Arshile Gorky (1904-1948)
Important Drawings from the Collection of Duncan MacGuigan
Arshile Gorky (1904-1948)

Fireplace in Virginia

Details
Arshile Gorky (1904-1948)
Fireplace in Virginia
pen, pencil and wash on paper
12½ x 9½ in. (31.9 x 24.2 cm.)
Painted circa 1946.
Provenance
Estate of the artist
Obelisco Gallery, Rome
World House Galleries, New York
Poindexter Gallery, New York
Acquired from the above by the present owner
Literature
M. Lader, Arshile Gorky, New York 1985, p. 97, no. 97 (illustrated).
Exhibited
Rome, Obelisco Gallery, Arshile Gorky, February-March 1957, n. 42
New York, The Solomon R. Guggenheim Museum; The Dallas Museum of Art and The Los Angeles County Museum of Art, Arshile Gorky: A Retrospective, April-July 1981, no. 226 (illustrated in color).
New York, Hirschl & Adler, Master Drawing from the Drawing Society's Membership, February-March 1986, p. 143, no. 75 (illustrated).
Tokyo, The Sezon Museum of Art; Aichi Prefectural Museum of Art and The Hiroshima City Museum of Contemporary Art, Abstract Expressionist, June-November 1996, p. 75, no. 21 (illustrated in color).
New York, The Whitney Museum of American Art and Houston, The Menil Collection, Arshile Gorky: A Retrospective of Drawings, November 2003-May 2004, p. 191, pl. 110 (illustrated in color).

Lot Essay

Fireplace in Virginia is an outstanding drawing made by Arshile Gorky, an artist as much known for his lyrical draftsmanship as for his painting ability. It is a small-scale, but seminal work executed in 1946 in response to an earlier trip to Virginia that had caused a sea change in the artist's work.

In 1943, shortly after the birth of his daughter, Gorky went to Virginia, staying at Crooked Run Farm, the property of his parents-in-law. Gorky was intoxicated by this exposure to the countryside and to country living. He had visited Connecticut the previous year, but this second, much longer stay in the country, enhanced by the novelty of being a father, transformed his art. The countryside immediately reminded Gorky of his childhood home in Armenia, a theme which had continually haunted his works, but which now came to the fore with a lyrical poignancy in the shimmering landscape of Fireplace in Virginia and other works from the period.
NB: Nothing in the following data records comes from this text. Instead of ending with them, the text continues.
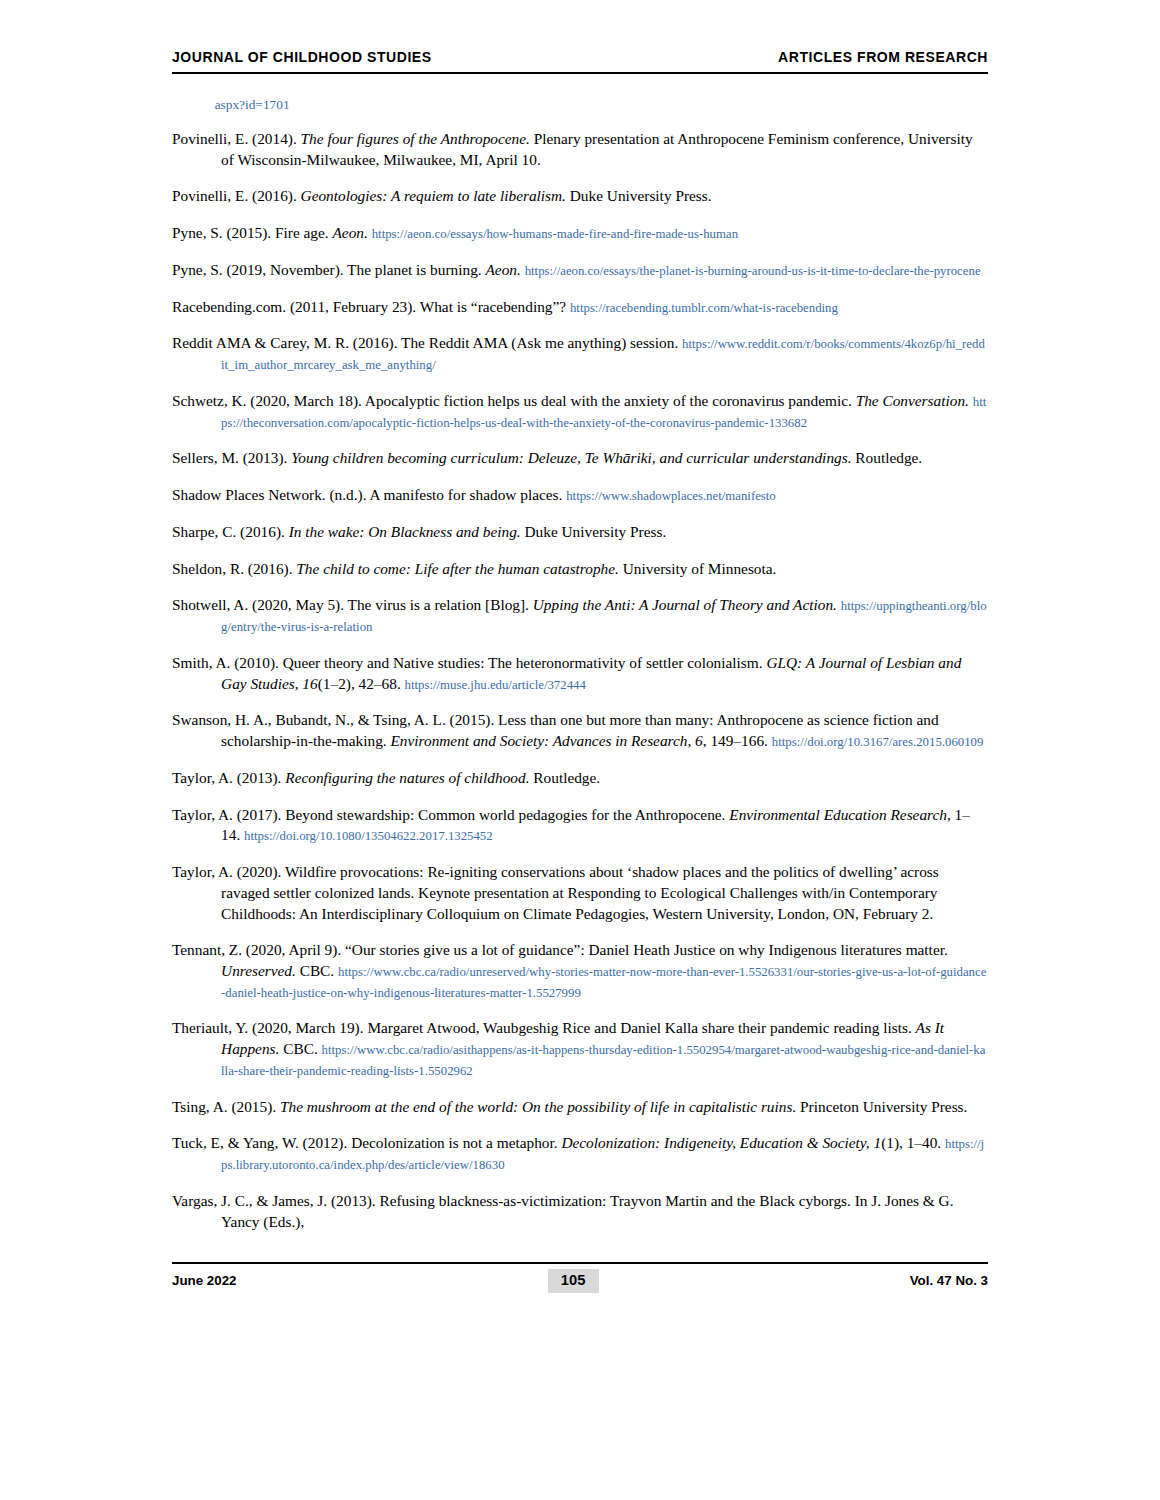Journal of Childhood Studies Articles from Research
aspx?id=1701
Povinelli, E. (2014). The four figures of the Anthropocene. Plenary presentation at Anthropocene Feminism conference, University of Wisconsin-Milwaukee, Milwaukee, MI, April 10.
Povinelli, E. (2016). Geontologies: A requiem to late liberalism. Duke University Press.
Pyne, S. (2015). Fire age. Aeon. https://aeon.co/essays/how-humans-made-fire-and-fire-made-us-human
Pyne, S. (2019, November). The planet is burning. Aeon. https://aeon.co/essays/the-planet-is-burning-around-us-is-it-time-to-declare-the-pyrocene
Racebending.com. (2011, February 23). What is “racebending”? https://racebending.tumblr.com/what-is-racebending
Reddit AMA & Carey, M. R. (2016). The Reddit AMA (Ask me anything) session. https://www.reddit.com/r/books/comments/4koz6p/hi_reddit_im_author_mrcarey_ask_me_anything/
Schwetz, K. (2020, March 18). Apocalyptic fiction helps us deal with the anxiety of the coronavirus pandemic. The Conversation. https://theconversation.com/apocalyptic-fiction-helps-us-deal-with-the-anxiety-of-the-coronavirus-pandemic-133682
Sellers, M. (2013). Young children becoming curriculum: Deleuze, Te Whāriki, and curricular understandings. Routledge.
Shadow Places Network. (n.d.). A manifesto for shadow places. https://www.shadowplaces.net/manifesto
Sharpe, C. (2016). In the wake: On Blackness and being. Duke University Press.
Sheldon, R. (2016). The child to come: Life after the human catastrophe. University of Minnesota.
Shotwell, A. (2020, May 5). The virus is a relation [Blog]. Upping the Anti: A Journal of Theory and Action. https://uppingtheanti.org/blog/entry/the-virus-is-a-relation
Smith, A. (2010). Queer theory and Native studies: The heteronormativity of settler colonialism. GLQ: A Journal of Lesbian and Gay Studies, 16(1–2), 42–68. https://muse.jhu.edu/article/372444
Swanson, H. A., Bubandt, N., & Tsing, A. L. (2015). Less than one but more than many: Anthropocene as science fiction and scholarship-in-the-making. Environment and Society: Advances in Research, 6, 149–166. https://doi.org/10.3167/ares.2015.060109
Taylor, A. (2013). Reconfiguring the natures of childhood. Routledge.
Taylor, A. (2017). Beyond stewardship: Common world pedagogies for the Anthropocene. Environmental Education Research, 1–14. https://doi.org/10.1080/13504622.2017.1325452
Taylor, A. (2020). Wildfire provocations: Re-igniting conservations about ‘shadow places and the politics of dwelling’ across ravaged settler colonized lands. Keynote presentation at Responding to Ecological Challenges with/in Contemporary Childhoods: An Interdisciplinary Colloquium on Climate Pedagogies, Western University, London, ON, February 2.
Tennant, Z. (2020, April 9). “Our stories give us a lot of guidance”: Daniel Heath Justice on why Indigenous literatures matter. Unreserved. CBC. https://www.cbc.ca/radio/unreserved/why-stories-matter-now-more-than-ever-1.5526331/our-stories-give-us-a-lot-of-guidance-daniel-heath-justice-on-why-indigenous-literatures-matter-1.5527999
Theriault, Y. (2020, March 19). Margaret Atwood, Waubgeshig Rice and Daniel Kalla share their pandemic reading lists. As It Happens. CBC. https://www.cbc.ca/radio/asithappens/as-it-happens-thursday-edition-1.5502954/margaret-atwood-waubgeshig-rice-and-daniel-kalla-share-their-pandemic-reading-lists-1.5502962
Tsing, A. (2015). The mushroom at the end of the world: On the possibility of life in capitalistic ruins. Princeton University Press.
Tuck, E, & Yang, W. (2012). Decolonization is not a metaphor. Decolonization: Indigeneity, Education & Society, 1(1), 1–40. https://jps.library.utoronto.ca/index.php/des/article/view/18630
Vargas, J. C., & James, J. (2013). Refusing blackness-as-victimization: Trayvon Martin and the Black cyborgs. In J. Jones & G. Yancy (Eds.),
June 2022 105 Vol. 47 No. 3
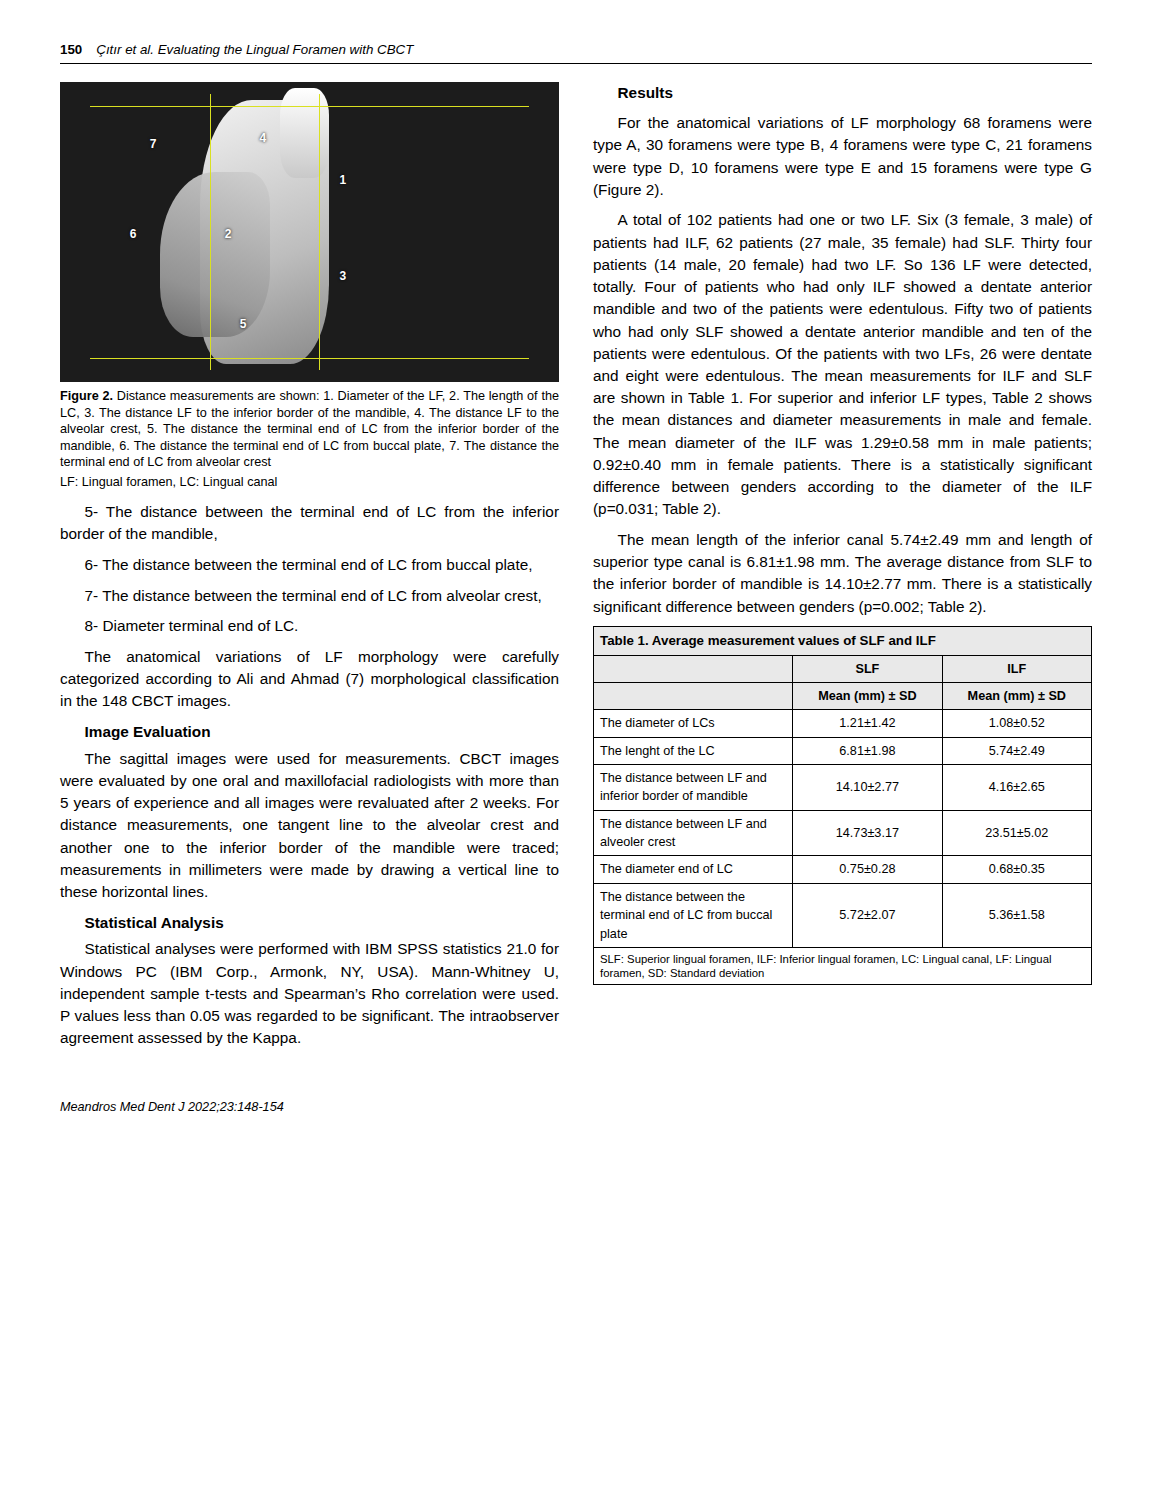150 Çıtır et al. Evaluating the Lingual Foramen with CBCT
7 4 1 6 2 3 5
Figure 2. Distance measurements are shown: 1. Diameter of the LF, 2. The length of the LC, 3. The distance LF to the inferior border of the mandible, 4. The distance LF to the alveolar crest, 5. The distance the terminal end of LC from the inferior border of the mandible, 6. The distance the terminal end of LC from buccal plate, 7. The distance the terminal end of LC from alveolar crest
LF: Lingual foramen, LC: Lingual canal
5- The distance between the terminal end of LC from the inferior border of the mandible,
6- The distance between the terminal end of LC from buccal plate,
7- The distance between the terminal end of LC from alveolar crest,
8- Diameter terminal end of LC.
The anatomical variations of LF morphology were carefully categorized according to Ali and Ahmad (7) morphological classification in the 148 CBCT images.
Image Evaluation
The sagittal images were used for measurements. CBCT images were evaluated by one oral and maxillofacial radiologists with more than 5 years of experience and all images were revaluated after 2 weeks. For distance measurements, one tangent line to the alveolar crest and another one to the inferior border of the mandible were traced; measurements in millimeters were made by drawing a vertical line to these horizontal lines.
Statistical Analysis
Statistical analyses were performed with IBM SPSS statistics 21.0 for Windows PC (IBM Corp., Armonk, NY, USA). Mann-Whitney U, independent sample t-tests and Spearman’s Rho correlation were used. P values less than 0.05 was regarded to be significant. The intraobserver agreement assessed by the Kappa.
Results
For the anatomical variations of LF morphology 68 foramens were type A, 30 foramens were type B, 4 foramens were type C, 21 foramens were type D, 10 foramens were type E and 15 foramens were type G (Figure 2).
A total of 102 patients had one or two LF. Six (3 female, 3 male) of patients had ILF, 62 patients (27 male, 35 female) had SLF. Thirty four patients (14 male, 20 female) had two LF. So 136 LF were detected, totally. Four of patients who had only ILF showed a dentate anterior mandible and two of the patients were edentulous. Fifty two of patients who had only SLF showed a dentate anterior mandible and ten of the patients were edentulous. Of the patients with two LFs, 26 were dentate and eight were edentulous. The mean measurements for ILF and SLF are shown in Table 1. For superior and inferior LF types, Table 2 shows the mean distances and diameter measurements in male and female. The mean diameter of the ILF was 1.29±0.58 mm in male patients; 0.92±0.40 mm in female patients. There is a statistically significant difference between genders according to the diameter of the ILF (p=0.031; Table 2).
The mean length of the inferior canal 5.74±2.49 mm and length of superior type canal is 6.81±1.98 mm. The average distance from SLF to the inferior border of mandible is 14.10±2.77 mm. There is a statistically significant difference between genders (p=0.002; Table 2).
Table 1. Average measurement values of SLF and ILF
| | SLF | ILF |
| --- | --- | --- |
| | Mean (mm) ± SD | Mean (mm) ± SD |
| The diameter of LCs | 1.21±1.42 | 1.08±0.52 |
| The lenght of the LC | 6.81±1.98 | 5.74±2.49 |
| The distance between LF and inferior border of mandible | 14.10±2.77 | 4.16±2.65 |
| The distance between LF and alveoler crest | 14.73±3.17 | 23.51±5.02 |
| The diameter end of LC | 0.75±0.28 | 0.68±0.35 |
| The distance between the terminal end of LC from buccal plate | 5.72±2.07 | 5.36±1.58 |
SLF: Superior lingual foramen, ILF: Inferior lingual foramen, LC: Lingual canal, LF: Lingual foramen, SD: Standard deviation
Meandros Med Dent J 2022;23:148-154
The Virginia trip heralded the beginning of Gorky's most profound and original works--a series of revolutionary works made over a brief period which was tragically to end only two years later with the artist's suicide in 1948. During these years, the artist was able to synthesize the lessons of Miro, biomorphic Surrealism and automatism to create his highly personal and evocative style. These works were to become a foundation of Abstract Expressionism and helped lead the way for the developments made by such artists as de Kooning and Pollock.

Fireplace in Virginia is literally and figuratively dripping with the abstracted and charged sexuality that runs through Gorky's best work. The biomorphic shapes reference sensuous feminine curves, as well as phalluses, and the jagged "teeth" references the darker side of Surrealism that is reminiscent of early Giacometti sculptures.